### Instructions to follow
Among the entries below, the lines from the one with "cup: present [489,217,533,272]" up to and including the one with "cup: none [510,333,545,375]" are to be restated exactly, without pictures.

### Data shown
▼
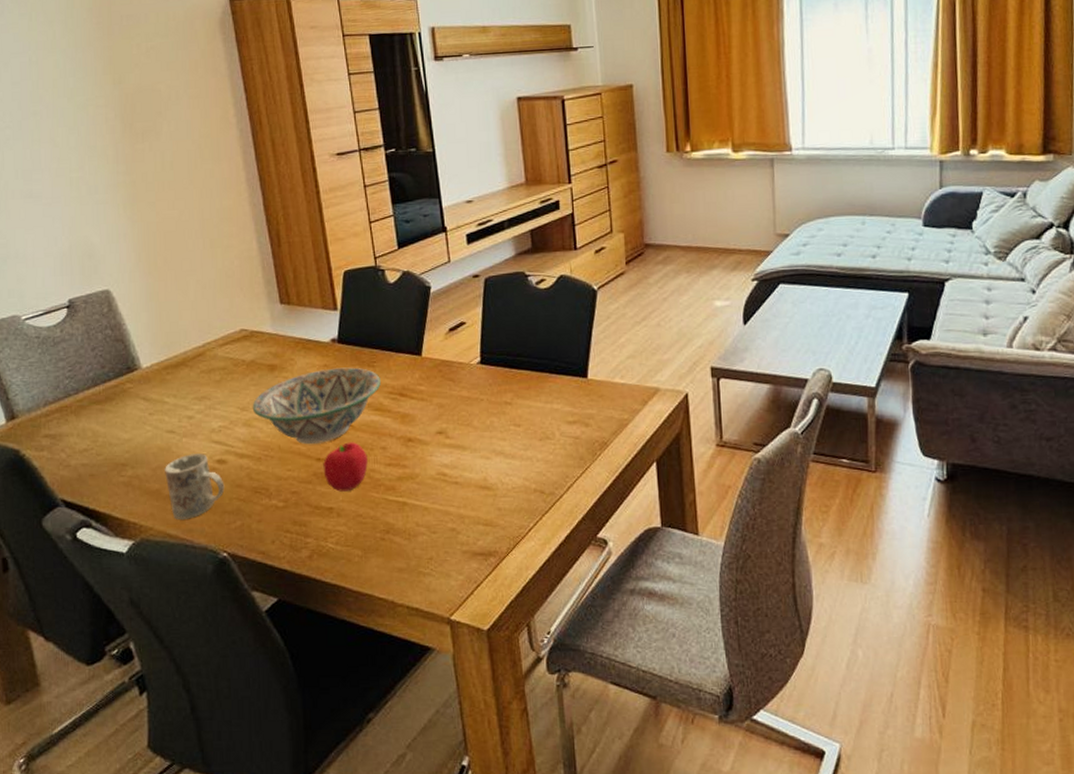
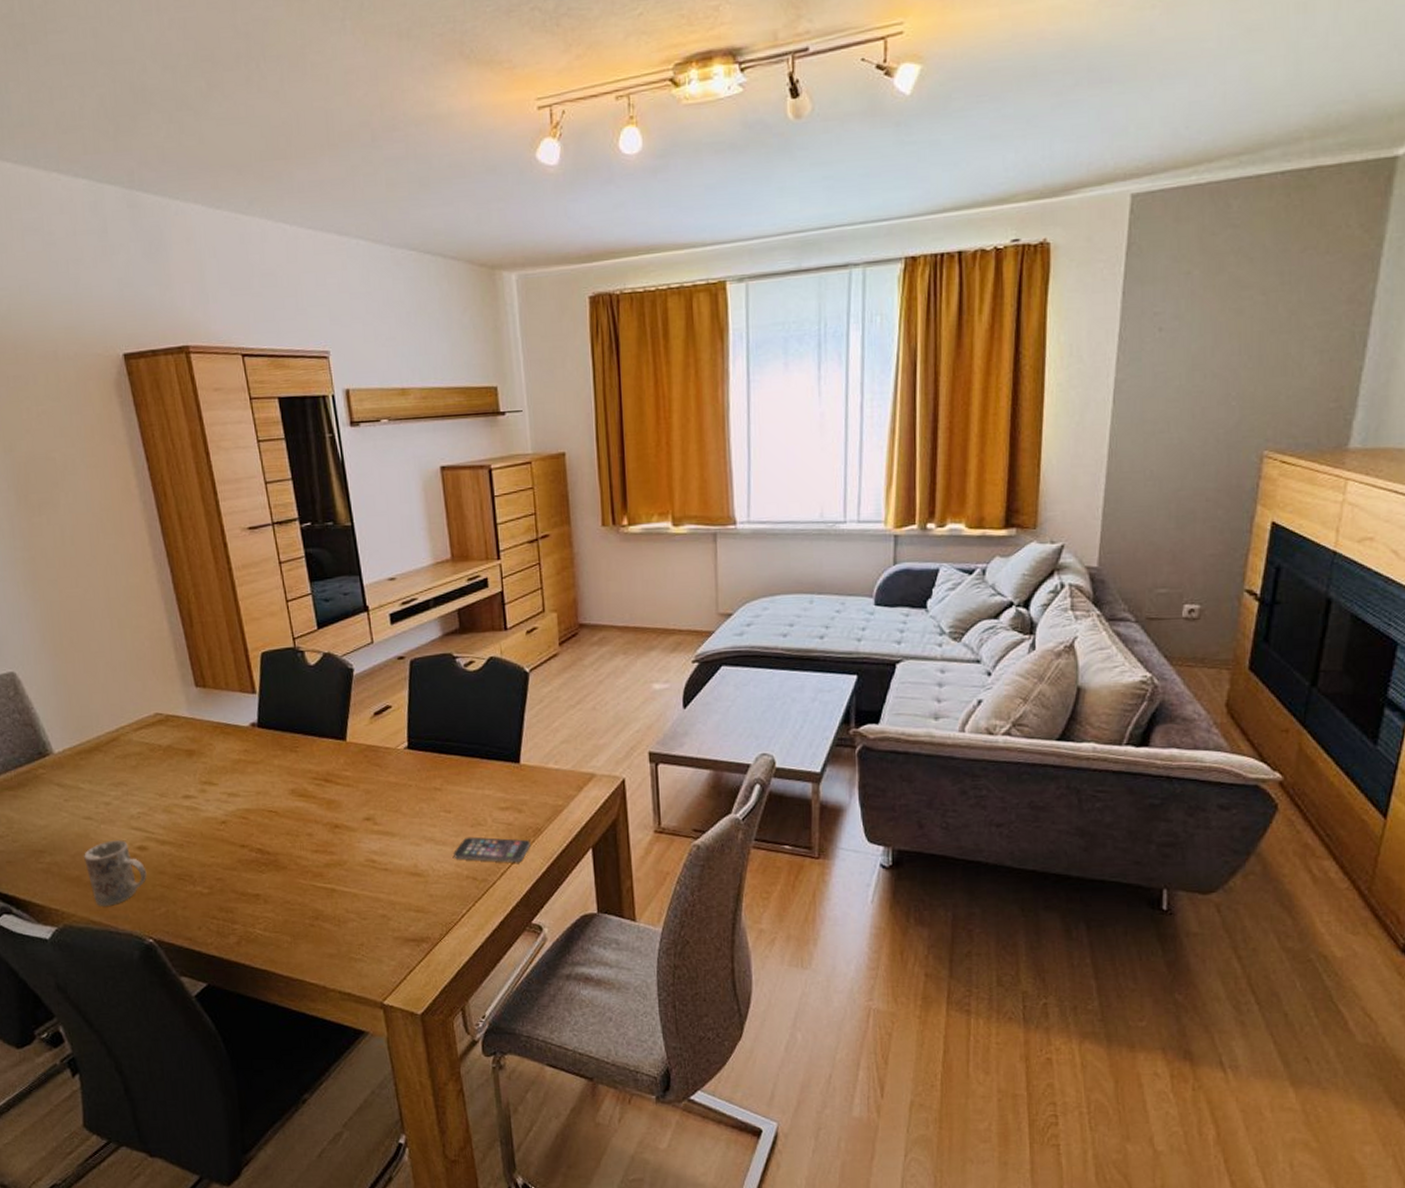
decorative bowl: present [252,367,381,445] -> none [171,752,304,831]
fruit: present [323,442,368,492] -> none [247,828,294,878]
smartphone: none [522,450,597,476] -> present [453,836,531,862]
▲
▼
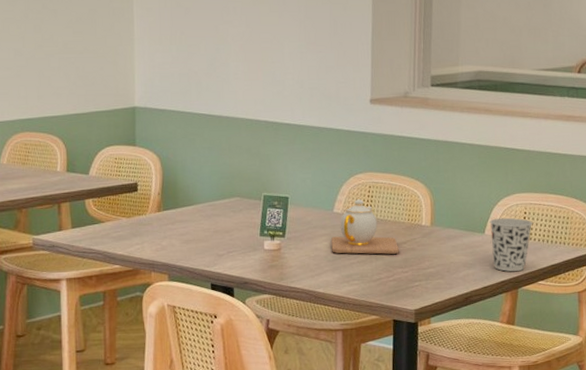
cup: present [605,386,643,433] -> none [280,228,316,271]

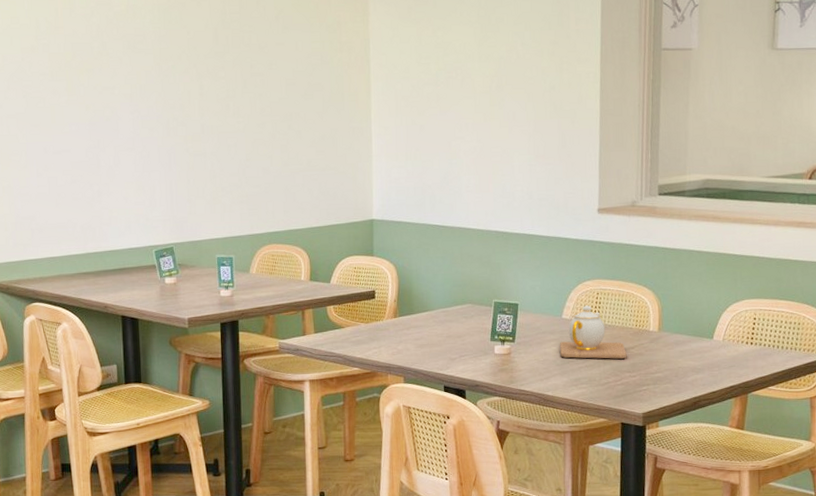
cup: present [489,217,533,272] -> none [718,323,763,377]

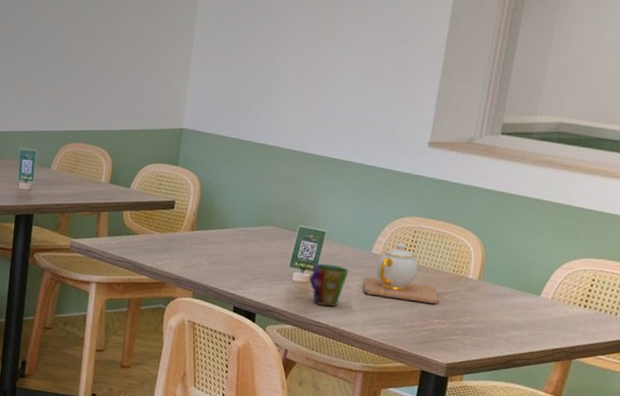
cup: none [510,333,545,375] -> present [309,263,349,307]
▲
### Response
cup: present [489,217,533,272] -> none [718,323,763,377]

cup: none [510,333,545,375] -> present [309,263,349,307]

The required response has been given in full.